Diyarbakır'ın en büyük sıkıntısı su sıkıntısıdır. Her tarafımızda barajlar var, ama tarlalara doğru düzgün su gitmiyor. Ana kanallarımız var, ama yavru kanallarımız yok. Çay Önü Dünyada tarımcılığın yapıldığı  ilk noktaydı ama bugün susuzluktan kavruluyor. Sulama sistemini genişlettiğiniz takdirde, seracılık uygulamalarıyla birlikte yılda 3 defa ürün alabilecek bir toprağa sahipsiniz. Belediyenin teşvik ve yatırımlarıyla birlikte kooperatif sistemiyle biz bunları geliştirebiliriz.

“HAYVANCILIĞI GELİŞTİRECEĞİZ”

Bir diğeri ise hayvancılıktır. Çok güzel meralarımız var ama hepsi boş. Çünkü, hayvan ve yem pahalı. Bu yüzden üretim açısından sıkıntı yaşıyoruz. Meraları şuan ihale üzeri başkaları da gelip satın alabiliyor ve yıllık olarak kiralayabiliyor. Biz geldiğimizde bu meraları tamamen köylülerle birlikte işleyeceğiz. Gerekirse hayvanların alımını bizler sağlayıp, köylülere dağıtacağız, köylülerle birlikte proje hazırlayacağız. Yem ve gerekli veteriner hizmetlerini de sağlayarak, ortak bir şekilde bu hayvanı besleyerek ondan alacağımız süt ve süt ürünleriyle bütün Türkiye ve Ortadoğu'ya satışını sağlayacağız. 

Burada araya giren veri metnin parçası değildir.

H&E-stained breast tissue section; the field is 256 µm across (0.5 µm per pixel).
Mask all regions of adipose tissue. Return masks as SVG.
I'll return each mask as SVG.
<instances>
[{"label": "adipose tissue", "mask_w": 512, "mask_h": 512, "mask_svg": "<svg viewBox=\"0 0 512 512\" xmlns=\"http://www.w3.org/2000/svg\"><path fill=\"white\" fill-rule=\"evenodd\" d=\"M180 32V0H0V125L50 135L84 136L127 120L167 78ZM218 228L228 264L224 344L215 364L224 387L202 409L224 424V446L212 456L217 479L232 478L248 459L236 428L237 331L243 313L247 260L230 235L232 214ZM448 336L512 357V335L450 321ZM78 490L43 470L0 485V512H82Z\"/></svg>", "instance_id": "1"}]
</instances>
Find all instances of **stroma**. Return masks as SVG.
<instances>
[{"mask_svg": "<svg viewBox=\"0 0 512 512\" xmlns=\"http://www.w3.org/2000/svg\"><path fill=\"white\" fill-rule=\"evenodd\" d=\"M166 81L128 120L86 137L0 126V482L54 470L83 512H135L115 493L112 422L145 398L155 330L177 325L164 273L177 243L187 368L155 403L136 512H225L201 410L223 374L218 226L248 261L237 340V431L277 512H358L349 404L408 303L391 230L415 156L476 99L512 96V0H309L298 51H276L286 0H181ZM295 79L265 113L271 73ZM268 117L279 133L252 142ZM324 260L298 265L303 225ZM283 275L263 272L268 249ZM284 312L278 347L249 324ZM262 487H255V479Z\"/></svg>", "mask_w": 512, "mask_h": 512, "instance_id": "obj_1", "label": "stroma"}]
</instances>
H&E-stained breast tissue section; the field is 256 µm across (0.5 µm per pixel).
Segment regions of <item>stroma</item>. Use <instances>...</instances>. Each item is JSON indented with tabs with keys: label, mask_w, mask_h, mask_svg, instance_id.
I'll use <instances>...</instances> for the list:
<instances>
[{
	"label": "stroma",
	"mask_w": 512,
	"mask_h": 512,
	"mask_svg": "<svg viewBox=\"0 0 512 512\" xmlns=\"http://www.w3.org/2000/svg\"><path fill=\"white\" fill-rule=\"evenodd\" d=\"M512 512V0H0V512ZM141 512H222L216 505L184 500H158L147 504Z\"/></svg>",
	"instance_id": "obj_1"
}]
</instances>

“MANEVİ ŞAHSİYETLERİMİZİ DÜNYA’YA TANITACAĞIZ”

*Tarihi bir kent olan Diyarbakır’da turizm ile ilgili ne düşünüyorsunuz?

Diyarbakır Sahabeler şehri, ancak bir Konya'nın Mevlanası nasıl ki Japonya'dan turist getirebiliyorsa, bizim burada peygamberlerimize tüm Dünyadan insanların gelmesi gerekiyor. Manevi şahsiyetlerimizin olduğu alanların altyapısını oluşturarak, güzel bir projeyle bunları tüm dünyaya duyurabiliriz. Diyarbakır'ın en büyük turizm kaynağından bir tanesi de Dicle Nehri'dir.

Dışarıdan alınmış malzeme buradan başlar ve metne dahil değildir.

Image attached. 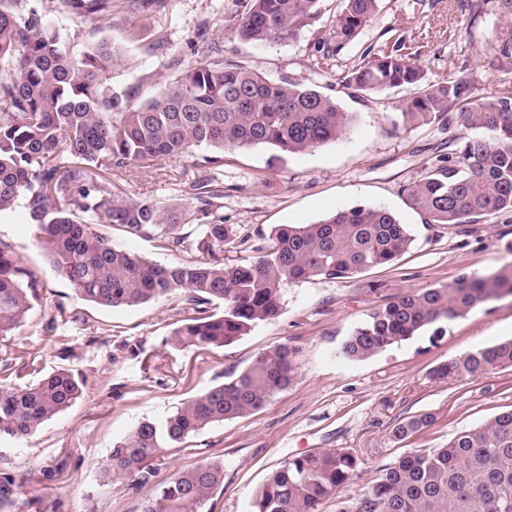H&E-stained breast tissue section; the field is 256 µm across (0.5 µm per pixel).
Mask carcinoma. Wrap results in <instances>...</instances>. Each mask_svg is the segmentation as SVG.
Instances as JSON below:
<instances>
[{
  "label": "carcinoma",
  "mask_w": 512,
  "mask_h": 512,
  "mask_svg": "<svg viewBox=\"0 0 512 512\" xmlns=\"http://www.w3.org/2000/svg\"><path fill=\"white\" fill-rule=\"evenodd\" d=\"M226 27L256 44L312 33L332 57L348 47L376 16L380 0H342L332 25L321 23L323 0H235ZM23 0H0V212L24 201L31 236L69 286L106 308L133 307L165 298L184 318L169 340L201 350L222 348L282 312L285 285L335 281L387 266L411 248L407 225L381 207L356 206L315 224L281 225L254 244L224 223V149L271 145L285 155L304 152L346 133L351 115L317 89L270 80L241 64L209 56L191 66L150 101L133 106L109 73L117 49L107 40L76 48ZM87 18L112 14V0H60ZM358 93L410 90L402 124L445 120L460 129L448 140V164L406 188L411 207L427 224H468L512 212V90L476 93L470 74L430 82L398 46H369L340 78ZM212 148L194 155L195 148ZM193 157L192 211L182 214L151 198L112 191V171L148 169L166 158ZM192 232H181V224ZM120 227L191 256L172 265L146 261L112 245ZM245 253L227 264L224 245ZM35 272L0 240V343L25 321L37 297ZM512 295V266L479 277L463 276L450 288H422L375 309L345 340L341 353L367 359L388 346ZM223 305L220 315L209 306ZM512 367V338L467 352L434 369L436 379H476ZM37 375L19 385L22 374ZM294 377L291 350L262 352L248 367L183 402L159 421L138 423L112 448L102 466L108 480L154 484L141 512H200L224 484V464L206 460L154 483L164 448L214 423L259 410ZM83 394L67 369L41 374L30 359L0 371V439H27ZM425 413L399 423L406 439L428 427ZM358 457L327 450L294 456L274 469L259 489L253 512H318L356 474ZM22 483L0 474V505ZM512 498V409L455 433L440 448L415 450L382 469L362 497L338 512H497Z\"/></svg>",
  "instance_id": "cac0c4a2"
}]
</instances>
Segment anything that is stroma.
Returning a JSON list of instances; mask_svg holds the SVG:
<instances>
[{"instance_id":"obj_1","label":"stroma","mask_w":512,"mask_h":512,"mask_svg":"<svg viewBox=\"0 0 512 512\" xmlns=\"http://www.w3.org/2000/svg\"><path fill=\"white\" fill-rule=\"evenodd\" d=\"M46 22L75 43L107 40L120 52L111 70L117 90L132 105L157 96L194 62L193 46L205 36L213 57L246 65L272 80L314 85L334 98L352 122L339 139L285 157L258 145L224 152V221L253 239L282 224H313L353 206L382 207L414 238L394 265L336 282L308 280L286 286L281 316L221 349L180 348L167 338L181 315L159 299L128 308L96 306L77 295L44 258L27 232L23 207L0 216V240L32 266L41 289L26 322L0 361L36 358L45 372L65 368L82 378L83 396L35 436L0 442V473L29 475L9 512H139L151 490L117 479L104 483L101 466L114 444L137 422L168 412L222 383L226 372L285 344L296 376L258 411L209 426L166 449L159 478L215 459L224 483L203 512H252L269 473L293 456L329 449L356 454L360 469L320 512L355 502L382 469L411 449L437 448L463 429L512 409V368L479 379L445 382L432 370L463 353L512 337V295L451 322L441 340L428 333L395 343L362 360L340 348L376 308L421 288L454 284L512 265V213L470 224H428L412 209L405 189L448 156V131L440 124L401 127L398 109L407 93L360 95L338 79L371 44H399L414 54L429 78L441 81L473 71L481 93L512 84V57L490 42L512 28L494 7L477 12L468 0H381L379 12L355 45L327 58L310 36L278 44H249L225 29L235 0H150L140 10L112 0L106 20L64 12L59 0H27ZM188 160H164L155 169L116 171V193L150 197L189 209L193 176ZM68 323L49 329L56 308ZM431 414L432 424L398 440L395 426Z\"/></svg>"}]
</instances>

Bu Dicle Nehri'nden Diyarbakırlı bile istifade edemiyor. Mesire alanlarımız yok. Dicle Nehri'nde sosyal alanlar kazandıracak projeler oluşturacağız. Sinek Çayı rafting için belki de dünyanın en iyi yerlerinden birisi. Su işletmeciliği, tarım üreticiliği, sebze ve meyve üretimini yine köylülerle işbirliği halinde yapacağız. Gerekli istihdamı sağlayarak tanzim satış mağazalarını oluşturarak kentin her yerine satacağız. Geri kalan ürünlerimizi de Dünya pazarına sağlayacağız. Ticari ağın oluşturulması için ise, Diyarbakır'ı Erbil ile komşu kent ilan edeceğiz. 

“ŞEYH SAİT’İN YATTIĞI YERİ MEZARLIK ALANINA ÇEVİRECEĞİZ”

*Şeyh Sait’in mezar yeri tespiti için bir girişiminiz olacak mı?

31 Mart'tan sonra burayı belediyenin kanuni bir hakkı olarak, mezarlık tescil hakkının da bulunmasıyla mezarlık alanına çevireceğiz. Şeyh Sait Efendi, mahkemedeki vasiyetnamesinde mezarının yapılmasını talep etmişti. Hem kanunen hem de vasiyeti gereği bunu yapma hakkı doğuyor. Hem insanidir, hem İslamidir, hem de hukukidir. İlk defnedildiği yer orası, fakat şuan orada mı değil mi bilmiyoruz. Önce onun tespiti yapılması gerekiyor.